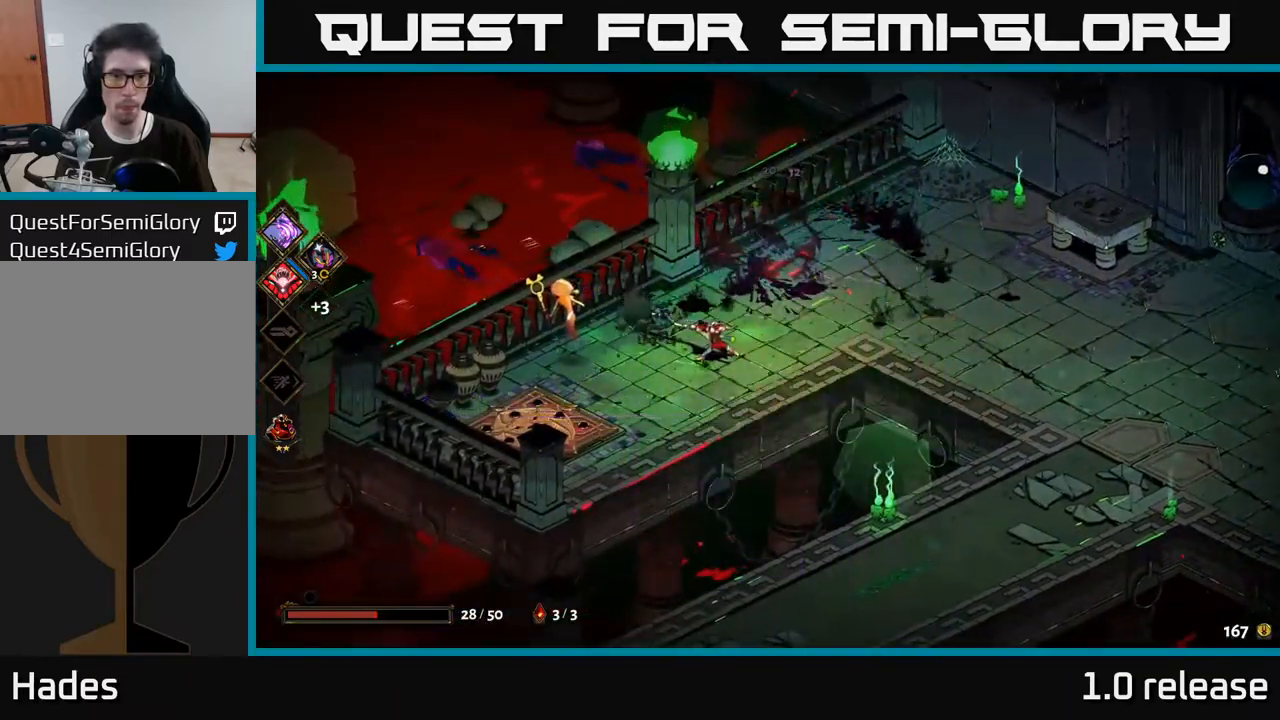
{"buttons": [], "left_stick": "left", "right_stick": "center", "events": [[100, "X", "up"], [283, "X", "down"], [416, "X", "up"]]}
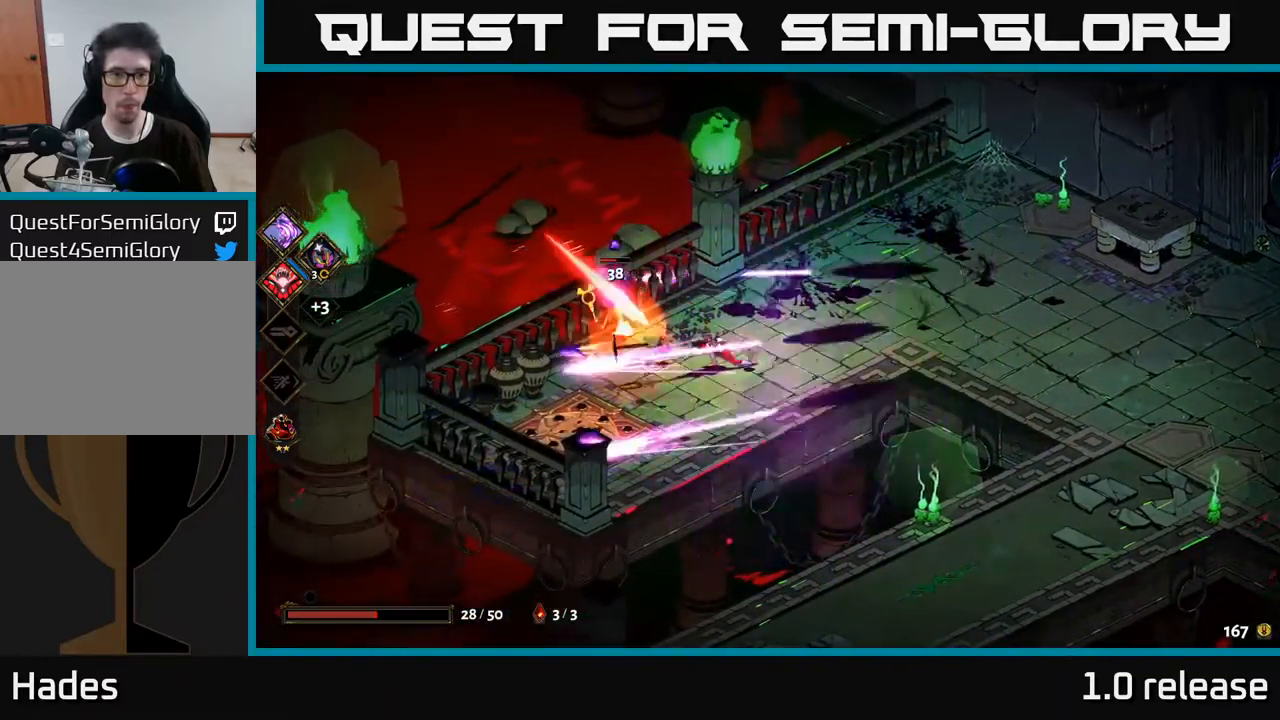
{"buttons": [], "left_stick": "center", "right_stick": "center", "events": [[216, "X", "down"], [350, "X", "up"], [416, "left_stick", "center"]]}
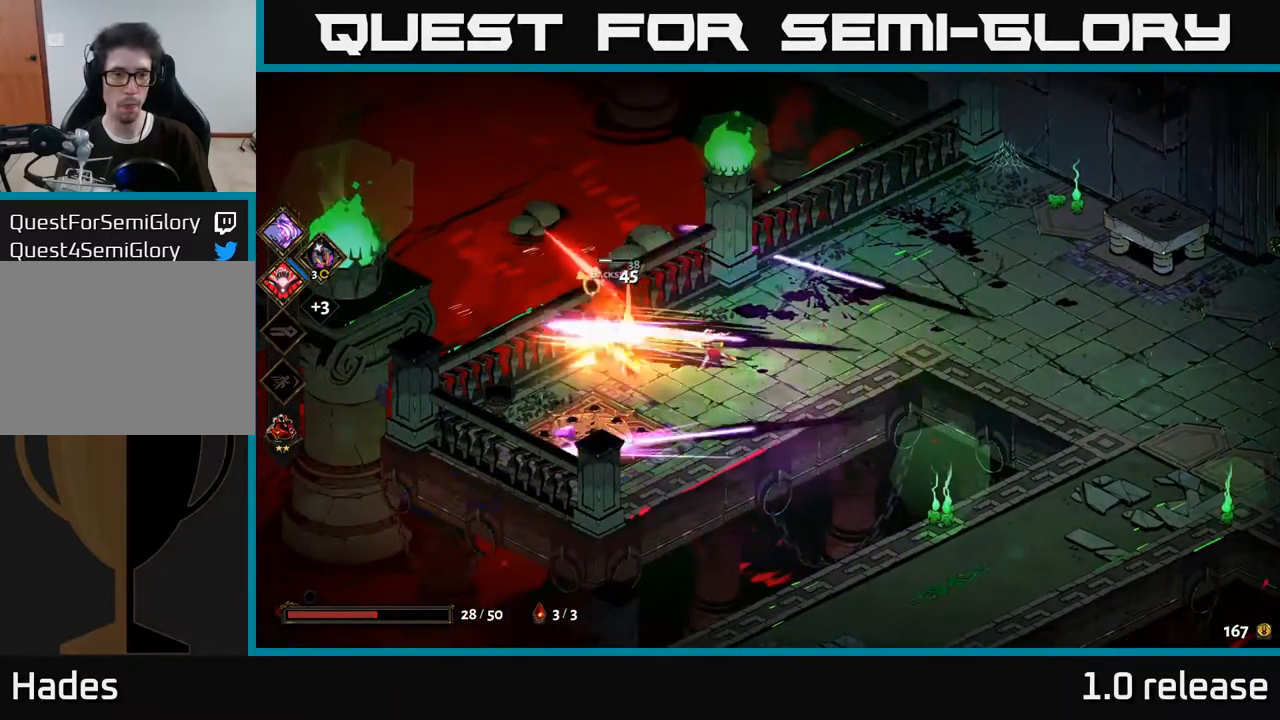
{"buttons": [], "left_stick": "right", "right_stick": "center", "events": [[350, "left_stick", "right"]]}
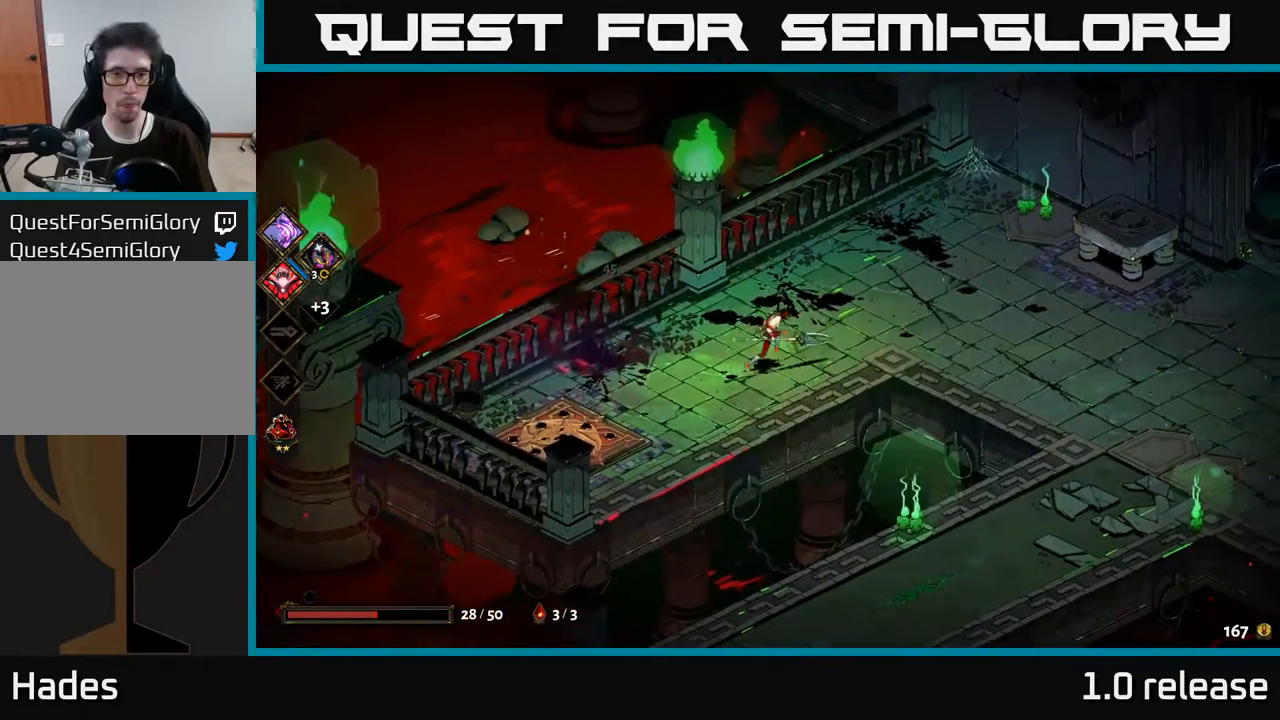
{"buttons": [], "left_stick": "down-right", "right_stick": "center", "events": [[133, "A", "down"], [300, "A", "up"], [350, "left_stick", "down-right"]]}
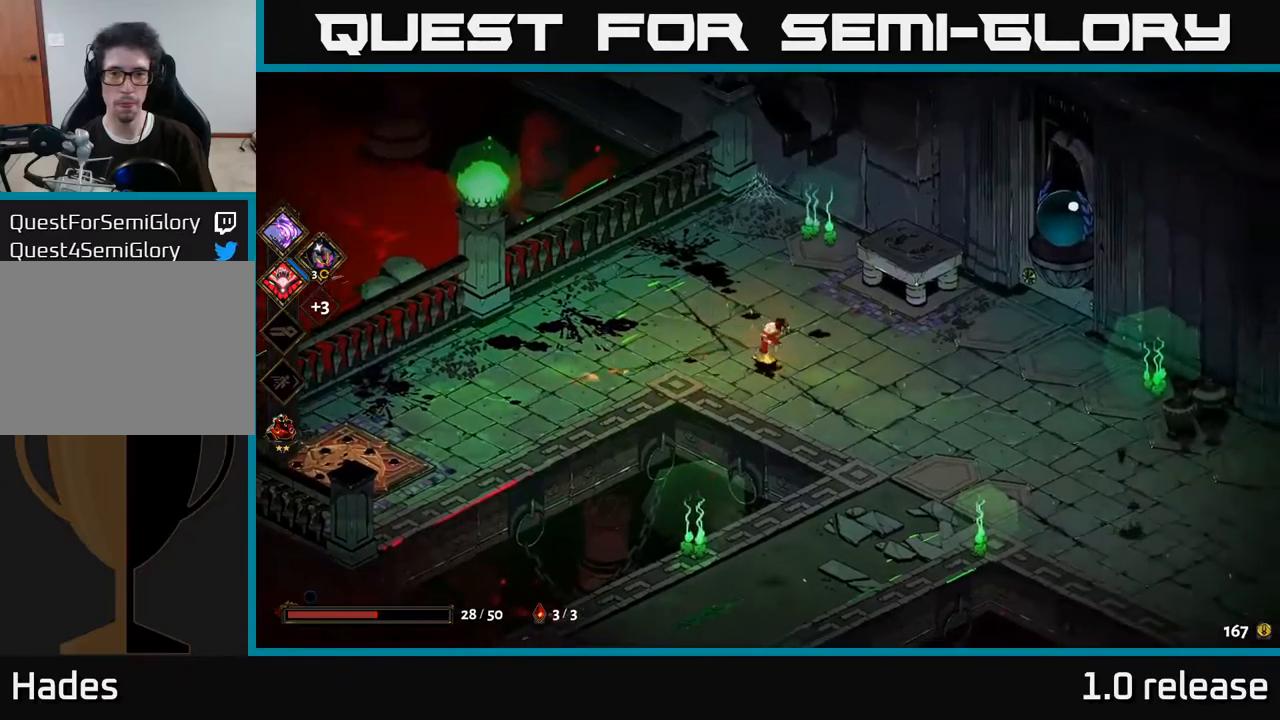
{"buttons": [], "left_stick": "down-right", "right_stick": "center", "events": []}
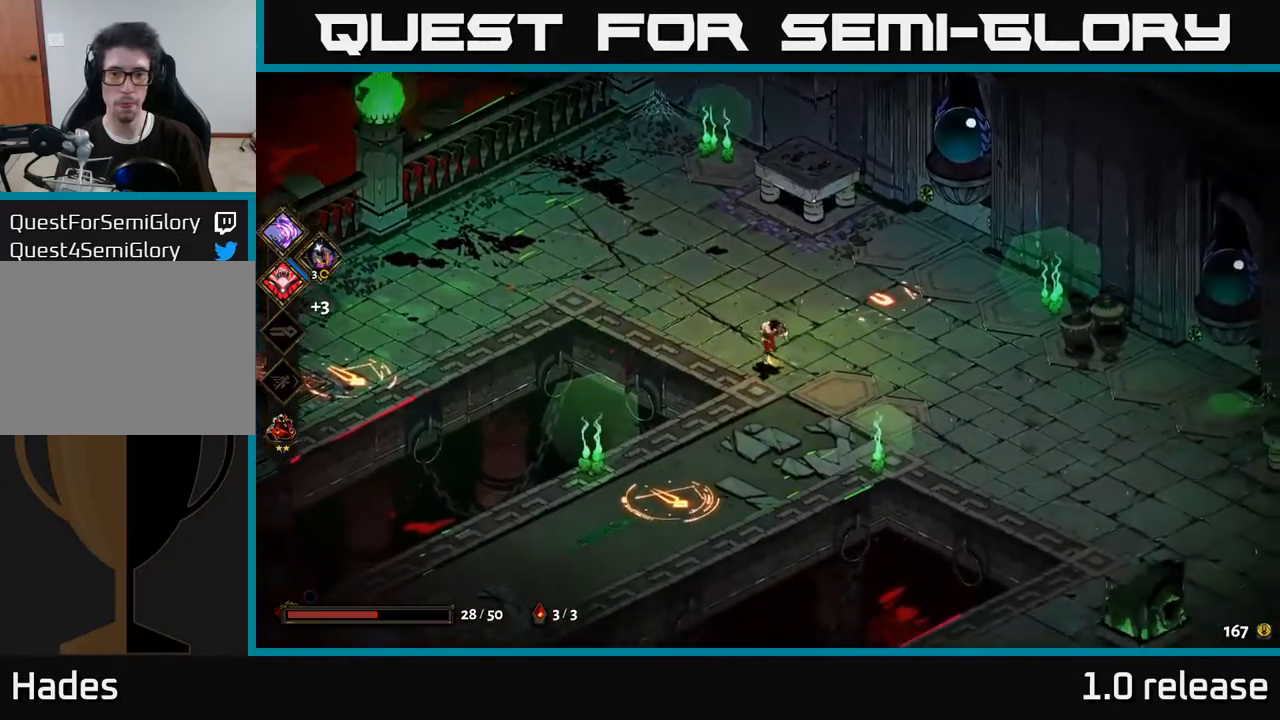
{"buttons": [], "left_stick": "down-left", "right_stick": "center", "events": [[233, "left_stick", "down-left"], [317, "A", "down"], [467, "A", "up"]]}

- _Your instructions_
Where pictures occur in the material above, omit them and return everything else exactly.

- _Solution for this problem_
{"buttons": [], "left_stick": "left", "right_stick": "center", "events": [[100, "X", "up"], [283, "X", "down"], [416, "X", "up"]]}
{"buttons": [], "left_stick": "center", "right_stick": "center", "events": [[216, "X", "down"], [350, "X", "up"], [416, "left_stick", "center"]]}
{"buttons": [], "left_stick": "right", "right_stick": "center", "events": [[350, "left_stick", "right"]]}
{"buttons": [], "left_stick": "down-right", "right_stick": "center", "events": [[133, "A", "down"], [300, "A", "up"], [350, "left_stick", "down-right"]]}
{"buttons": [], "left_stick": "down-right", "right_stick": "center", "events": []}
{"buttons": [], "left_stick": "down-left", "right_stick": "center", "events": [[233, "left_stick", "down-left"], [317, "A", "down"], [467, "A", "up"]]}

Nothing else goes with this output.